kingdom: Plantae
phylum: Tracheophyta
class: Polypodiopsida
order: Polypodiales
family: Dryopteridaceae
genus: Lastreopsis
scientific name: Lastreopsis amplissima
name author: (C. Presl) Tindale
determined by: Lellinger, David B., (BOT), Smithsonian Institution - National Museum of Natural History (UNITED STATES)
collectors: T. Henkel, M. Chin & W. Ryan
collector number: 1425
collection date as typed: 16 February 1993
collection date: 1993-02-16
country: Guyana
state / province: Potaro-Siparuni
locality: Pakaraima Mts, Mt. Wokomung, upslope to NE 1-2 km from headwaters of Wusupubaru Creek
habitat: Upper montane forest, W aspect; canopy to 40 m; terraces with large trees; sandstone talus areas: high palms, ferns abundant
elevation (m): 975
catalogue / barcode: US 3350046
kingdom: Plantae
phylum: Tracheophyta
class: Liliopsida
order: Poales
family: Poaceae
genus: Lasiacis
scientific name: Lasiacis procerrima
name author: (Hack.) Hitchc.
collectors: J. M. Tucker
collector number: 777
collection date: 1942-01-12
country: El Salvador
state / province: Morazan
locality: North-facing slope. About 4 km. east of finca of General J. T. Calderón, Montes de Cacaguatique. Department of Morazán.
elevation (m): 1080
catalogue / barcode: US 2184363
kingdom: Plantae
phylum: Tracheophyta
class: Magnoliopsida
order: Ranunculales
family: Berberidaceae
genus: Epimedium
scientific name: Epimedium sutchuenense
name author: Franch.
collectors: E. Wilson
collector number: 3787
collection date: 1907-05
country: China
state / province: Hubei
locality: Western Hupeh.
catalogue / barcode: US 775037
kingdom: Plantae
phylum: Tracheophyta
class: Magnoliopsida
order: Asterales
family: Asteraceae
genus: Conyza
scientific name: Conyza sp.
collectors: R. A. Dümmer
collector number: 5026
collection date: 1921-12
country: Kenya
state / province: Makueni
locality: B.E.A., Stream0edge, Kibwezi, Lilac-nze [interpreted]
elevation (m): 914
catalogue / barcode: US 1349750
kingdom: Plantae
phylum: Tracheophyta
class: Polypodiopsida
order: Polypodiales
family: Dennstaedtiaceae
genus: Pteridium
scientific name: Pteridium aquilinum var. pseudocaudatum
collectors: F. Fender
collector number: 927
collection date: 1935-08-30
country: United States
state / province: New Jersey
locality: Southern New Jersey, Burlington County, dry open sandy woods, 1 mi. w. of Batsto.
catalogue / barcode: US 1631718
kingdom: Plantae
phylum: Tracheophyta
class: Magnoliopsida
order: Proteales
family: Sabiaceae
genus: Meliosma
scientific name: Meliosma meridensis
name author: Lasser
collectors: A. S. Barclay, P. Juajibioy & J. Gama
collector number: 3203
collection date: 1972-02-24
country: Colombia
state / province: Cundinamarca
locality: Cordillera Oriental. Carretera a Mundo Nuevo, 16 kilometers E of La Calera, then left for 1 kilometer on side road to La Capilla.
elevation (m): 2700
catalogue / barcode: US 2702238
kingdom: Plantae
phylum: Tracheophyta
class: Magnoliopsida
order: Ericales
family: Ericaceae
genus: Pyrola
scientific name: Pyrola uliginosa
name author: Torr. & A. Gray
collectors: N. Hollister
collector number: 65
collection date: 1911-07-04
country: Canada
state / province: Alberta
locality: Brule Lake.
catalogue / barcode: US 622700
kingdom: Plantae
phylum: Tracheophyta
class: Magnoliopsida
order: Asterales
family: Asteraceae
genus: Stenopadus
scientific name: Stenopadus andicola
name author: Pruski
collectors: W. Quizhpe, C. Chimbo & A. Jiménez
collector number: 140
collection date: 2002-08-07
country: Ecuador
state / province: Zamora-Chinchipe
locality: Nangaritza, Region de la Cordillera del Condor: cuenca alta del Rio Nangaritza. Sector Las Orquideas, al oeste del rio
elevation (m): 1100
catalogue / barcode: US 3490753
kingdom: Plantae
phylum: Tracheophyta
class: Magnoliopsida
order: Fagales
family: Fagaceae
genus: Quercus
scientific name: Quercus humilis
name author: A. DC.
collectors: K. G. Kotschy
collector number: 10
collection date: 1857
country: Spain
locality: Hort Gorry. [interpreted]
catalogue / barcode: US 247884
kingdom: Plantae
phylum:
********************
Work to complete. Rewrite the records with "collector number" swapped for "field number" everywhere it occurs, leaving everything else unchanged.

Response.
kingdom: Plantae
phylum: Tracheophyta
class: Polypodiopsida
order: Polypodiales
family: Dryopteridaceae
genus: Lastreopsis
scientific name: Lastreopsis amplissima
name author: (C. Presl) Tindale
determined by: Lellinger, David B., (BOT), Smithsonian Institution - National Museum of Natural History (UNITED STATES)
collectors: T. Henkel, M. Chin & W. Ryan
field number: 1425
collection date as typed: 16 February 1993
collection date: 1993-02-16
country: Guyana
state / province: Potaro-Siparuni
locality: Pakaraima Mts, Mt. Wokomung, upslope to NE 1-2 km from headwaters of Wusupubaru Creek
habitat: Upper montane forest, W aspect; canopy to 40 m; terraces with large trees; sandstone talus areas: high palms, ferns abundant
elevation (m): 975
catalogue / barcode: US 3350046
kingdom: Plantae
phylum: Tracheophyta
class: Liliopsida
order: Poales
family: Poaceae
genus: Lasiacis
scientific name: Lasiacis procerrima
name author: (Hack.) Hitchc.
collectors: J. M. Tucker
field number: 777
collection date: 1942-01-12
country: El Salvador
state / province: Morazan
locality: North-facing slope. About 4 km. east of finca of General J. T. Calderón, Montes de Cacaguatique. Department of Morazán.
elevation (m): 1080
catalogue / barcode: US 2184363
kingdom: Plantae
phylum: Tracheophyta
class: Magnoliopsida
order: Ranunculales
family: Berberidaceae
genus: Epimedium
scientific name: Epimedium sutchuenense
name author: Franch.
collectors: E. Wilson
field number: 3787
collection date: 1907-05
country: China
state / province: Hubei
locality: Western Hupeh.
catalogue / barcode: US 775037
kingdom: Plantae
phylum: Tracheophyta
class: Magnoliopsida
order: Asterales
family: Asteraceae
genus: Conyza
scientific name: Conyza sp.
collectors: R. A. Dümmer
field number: 5026
collection date: 1921-12
country: Kenya
state / province: Makueni
locality: B.E.A., Stream0edge, Kibwezi, Lilac-nze [interpreted]
elevation (m): 914
catalogue / barcode: US 1349750
kingdom: Plantae
phylum: Tracheophyta
class: Polypodiopsida
order: Polypodiales
family: Dennstaedtiaceae
genus: Pteridium
scientific name: Pteridium aquilinum var. pseudocaudatum
collectors: F. Fender
field number: 927
collection date: 1935-08-30
country: United States
state / province: New Jersey
locality: Southern New Jersey, Burlington County, dry open sandy woods, 1 mi. w. of Batsto.
catalogue / barcode: US 1631718
kingdom: Plantae
phylum: Tracheophyta
class: Magnoliopsida
order: Proteales
family: Sabiaceae
genus: Meliosma
scientific name: Meliosma meridensis
name author: Lasser
collectors: A. S. Barclay, P. Juajibioy & J. Gama
field number: 3203
collection date: 1972-02-24
country: Colombia
state / province: Cundinamarca
locality: Cordillera Oriental. Carretera a Mundo Nuevo, 16 kilometers E of La Calera, then left for 1 kilometer on side road to La Capilla.
elevation (m): 2700
catalogue / barcode: US 2702238
kingdom: Plantae
phylum: Tracheophyta
class: Magnoliopsida
order: Ericales
family: Ericaceae
genus: Pyrola
scientific name: Pyrola uliginosa
name author: Torr. & A. Gray
collectors: N. Hollister
field number: 65
collection date: 1911-07-04
country: Canada
state / province: Alberta
locality: Brule Lake.
catalogue / barcode: US 622700
kingdom: Plantae
phylum: Tracheophyta
class: Magnoliopsida
order: Asterales
family: Asteraceae
genus: Stenopadus
scientific name: Stenopadus andicola
name author: Pruski
collectors: W. Quizhpe, C. Chimbo & A. Jiménez
field number: 140
collection date: 2002-08-07
country: Ecuador
state / province: Zamora-Chinchipe
locality: Nangaritza, Region de la Cordillera del Condor: cuenca alta del Rio Nangaritza. Sector Las Orquideas, al oeste del rio
elevation (m): 1100
catalogue / barcode: US 3490753
kingdom: Plantae
phylum: Tracheophyta
class: Magnoliopsida
order: Fagales
family: Fagaceae
genus: Quercus
scientific name: Quercus humilis
name author: A. DC.
collectors: K. G. Kotschy
field number: 10
collection date: 1857
country: Spain
locality: Hort Gorry. [interpreted]
catalogue / barcode: US 247884
kingdom: Plantae
phylum:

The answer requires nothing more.